----- Entries shown
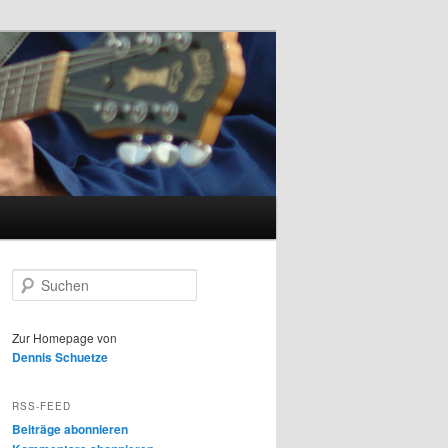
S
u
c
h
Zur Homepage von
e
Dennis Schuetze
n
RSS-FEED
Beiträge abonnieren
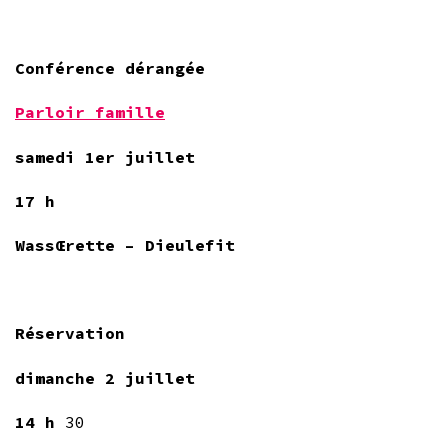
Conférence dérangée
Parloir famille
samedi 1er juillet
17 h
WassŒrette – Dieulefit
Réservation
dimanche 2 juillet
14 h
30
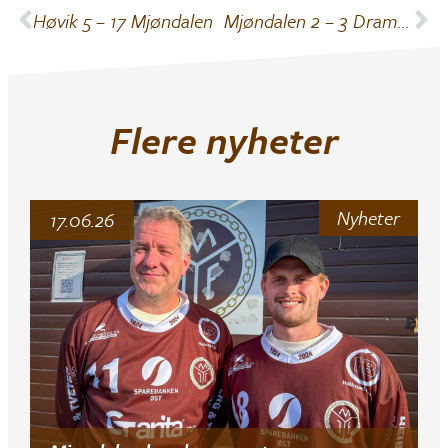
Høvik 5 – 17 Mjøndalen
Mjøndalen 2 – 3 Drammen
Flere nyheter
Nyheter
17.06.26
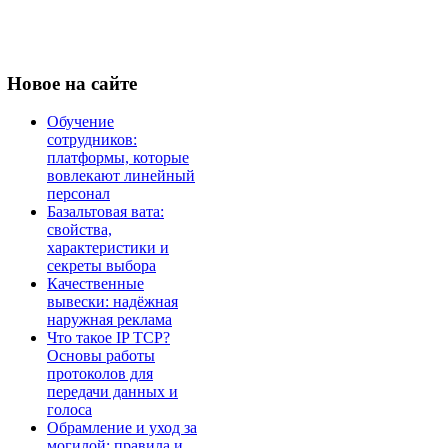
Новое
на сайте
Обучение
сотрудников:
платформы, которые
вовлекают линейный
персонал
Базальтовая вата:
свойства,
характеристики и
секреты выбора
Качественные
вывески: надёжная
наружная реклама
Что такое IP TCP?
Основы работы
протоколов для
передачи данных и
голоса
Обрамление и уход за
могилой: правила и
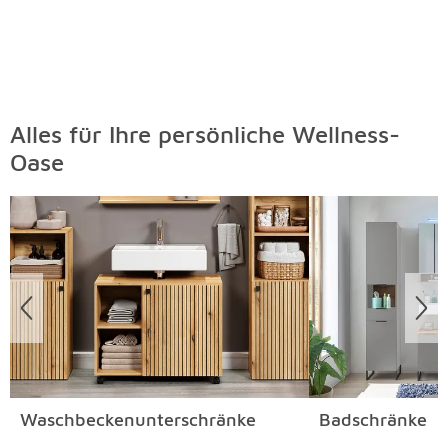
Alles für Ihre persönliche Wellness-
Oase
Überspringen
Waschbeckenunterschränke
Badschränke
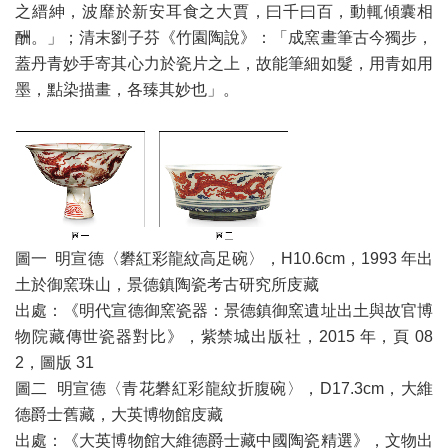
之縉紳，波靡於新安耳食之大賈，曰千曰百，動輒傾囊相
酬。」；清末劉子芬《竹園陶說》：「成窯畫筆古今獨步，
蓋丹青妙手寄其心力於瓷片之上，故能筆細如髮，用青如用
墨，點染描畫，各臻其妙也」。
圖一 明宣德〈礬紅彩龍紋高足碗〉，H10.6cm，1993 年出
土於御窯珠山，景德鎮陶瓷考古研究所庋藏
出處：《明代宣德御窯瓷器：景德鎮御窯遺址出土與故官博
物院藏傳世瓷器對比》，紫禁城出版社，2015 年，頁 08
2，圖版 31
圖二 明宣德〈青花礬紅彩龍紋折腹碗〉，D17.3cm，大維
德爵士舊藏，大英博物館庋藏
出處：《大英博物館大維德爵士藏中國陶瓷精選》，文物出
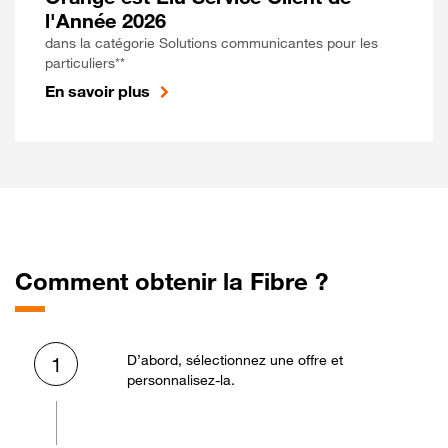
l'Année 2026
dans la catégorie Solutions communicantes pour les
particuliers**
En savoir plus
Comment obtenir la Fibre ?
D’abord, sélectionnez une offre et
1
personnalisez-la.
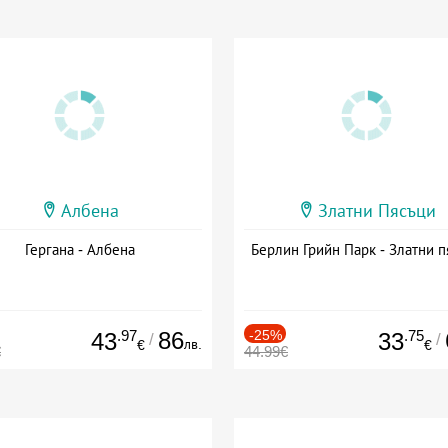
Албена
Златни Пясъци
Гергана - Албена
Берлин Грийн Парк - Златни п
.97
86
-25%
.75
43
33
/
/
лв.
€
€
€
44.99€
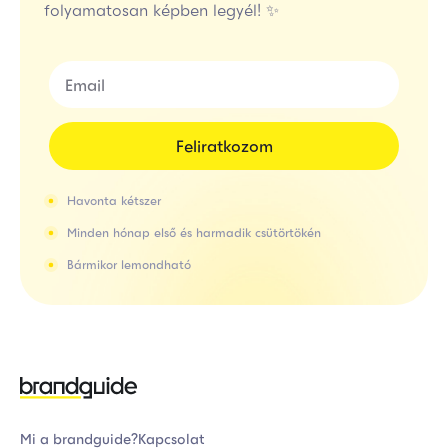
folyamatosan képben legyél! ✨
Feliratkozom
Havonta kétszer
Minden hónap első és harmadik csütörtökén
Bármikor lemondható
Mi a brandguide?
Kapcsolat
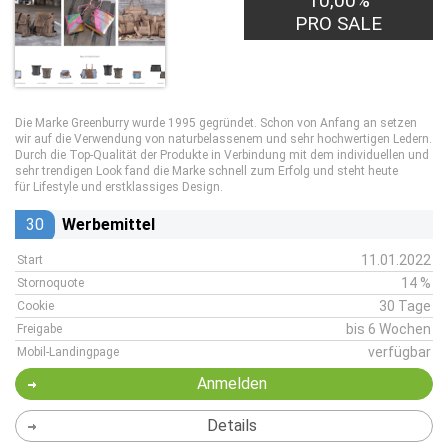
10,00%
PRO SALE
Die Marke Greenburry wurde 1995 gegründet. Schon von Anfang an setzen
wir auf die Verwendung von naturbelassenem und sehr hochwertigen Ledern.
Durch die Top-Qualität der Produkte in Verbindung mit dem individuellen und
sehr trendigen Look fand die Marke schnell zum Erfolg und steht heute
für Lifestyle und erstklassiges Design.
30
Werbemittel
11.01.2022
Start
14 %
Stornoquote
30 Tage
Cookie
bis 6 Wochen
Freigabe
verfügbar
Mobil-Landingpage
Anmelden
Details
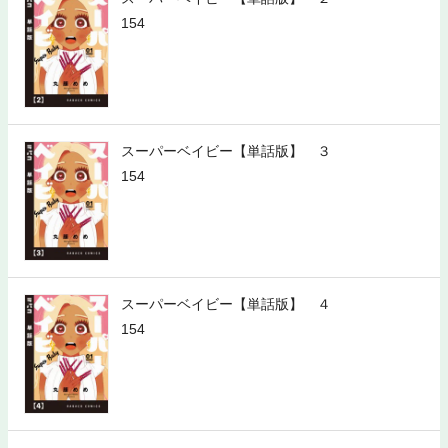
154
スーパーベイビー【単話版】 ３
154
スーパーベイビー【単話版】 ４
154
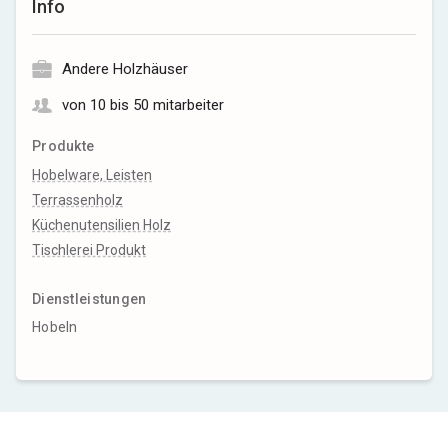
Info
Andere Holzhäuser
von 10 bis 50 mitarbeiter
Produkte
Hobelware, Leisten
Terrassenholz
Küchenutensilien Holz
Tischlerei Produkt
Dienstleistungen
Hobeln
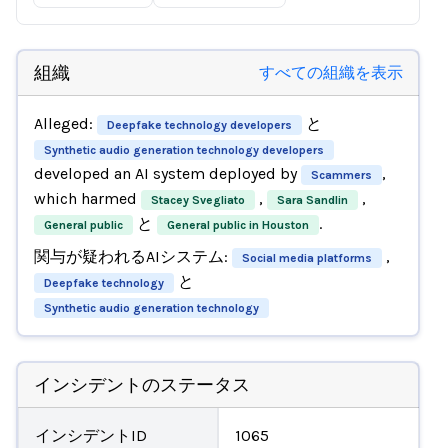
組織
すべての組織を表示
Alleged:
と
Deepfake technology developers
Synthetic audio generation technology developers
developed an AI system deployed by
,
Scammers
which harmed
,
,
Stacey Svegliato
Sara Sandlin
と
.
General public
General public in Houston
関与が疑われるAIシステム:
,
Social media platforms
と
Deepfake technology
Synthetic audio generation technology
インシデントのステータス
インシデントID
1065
----------
**Directions for this task**
Your reply must reproduce all of the entries exactly and contain no pictures.

**Worked solution**
S
u
c
h
Zur Homepage von
e
Dennis Schuetze
n
RSS-FEED
Beiträge abonnieren
Conférence dérangée
Parloir famille
samedi 1er juillet
17 h
WassŒrette – Dieulefit
Réservation
dimanche 2 juillet
14 h
30
Høvik 5 – 17 Mjøndalen
Mjøndalen 2 – 3 Drammen
Flere nyheter
Nyheter
17.06.26
Новое
на сайте
Обучение
сотрудников:
платформы, которые
вовлекают линейный
персонал
Базальтовая вата:
свойства,
характеристики и
секреты выбора
Качественные
вывески: надёжная
наружная реклама
Что такое IP TCP?
Основы работы
протоколов для
передачи данных и
голоса
Обрамление и уход за
могилой: правила и
Alles für Ihre persönliche Wellness-
Oase
Überspringen
Waschbeckenunterschränke
Badschränke
之縉紳，波靡於新安耳食之大賈，曰千曰百，動輒傾囊相
酬。」；清末劉子芬《竹園陶說》：「成窯畫筆古今獨步，
蓋丹青妙手寄其心力於瓷片之上，故能筆細如髮，用青如用
墨，點染描畫，各臻其妙也」。
圖一 明宣德〈礬紅彩龍紋高足碗〉，H10.6cm，1993 年出
土於御窯珠山，景德鎮陶瓷考古研究所庋藏
出處：《明代宣德御窯瓷器：景德鎮御窯遺址出土與故官博
物院藏傳世瓷器對比》，紫禁城出版社，2015 年，頁 08
2，圖版 31
圖二 明宣德〈青花礬紅彩龍紋折腹碗〉，D17.3cm，大維
德爵士舊藏，大英博物館庋藏
出處：《大英博物館大維德爵士藏中國陶瓷精選》，文物出
l'Année 2026
dans la catégorie Solutions communicantes pour les
particuliers**
En savoir plus
Comment obtenir la Fibre ?
D’abord, sélectionnez une offre et
1
personnalisez-la.
Албена
Златни Пясъци
Гергана - Албена
Берлин Грийн Парк - Златни п
.97
86
-25%
.75
43
33
/
/
лв.
€
€
€
44.99€
folyamatosan képben legyél! ✨
Feliratkozom
Havonta kétszer
Minden hónap első és harmadik csütörtökén
Bármikor lemondható
Mi a brandguide?
Kapcsolat
10,00%
PRO SALE
Die Marke Greenburry wurde 1995 gegründet. Schon von Anfang an setzen
wir auf die Verwendung von naturbelassenem und sehr hochwertigen Ledern.
Durch die Top-Qualität der Produkte in Verbindung mit dem individuellen und
sehr trendigen Look fand die Marke schnell zum Erfolg und steht heute
für Lifestyle und erstklassiges Design.
30
Werbemittel
11.01.2022
Start
14 %
Stornoquote
30 Tage
Cookie
bis 6 Wochen
Freigabe
verfügbar
Mobil-Landingpage
Anmelden
Details
154
スーパーベイビー【単話版】 ３
154
スーパーベイビー【単話版】 ４
154
Info
Andere Holzhäuser
von 10 bis 50 mitarbeiter
Produkte
Hobelware, Leisten
Terrassenholz
Küchenutensilien Holz
Tischlerei Produkt
Dienstleistungen
Hobeln
組織
すべての組織を表示
Alleged:
と
Deepfake technology developers
Synthetic audio generation technology developers
developed an AI system deployed by
,
Scammers
which harmed
,
,
Stacey Svegliato
Sara Sandlin
と
.
General public
General public in Houston
関与が疑われるAIシステム:
,
Social media platforms
と
Deepfake technology
Synthetic audio generation technology
インシデントのステータス
インシデントID
1065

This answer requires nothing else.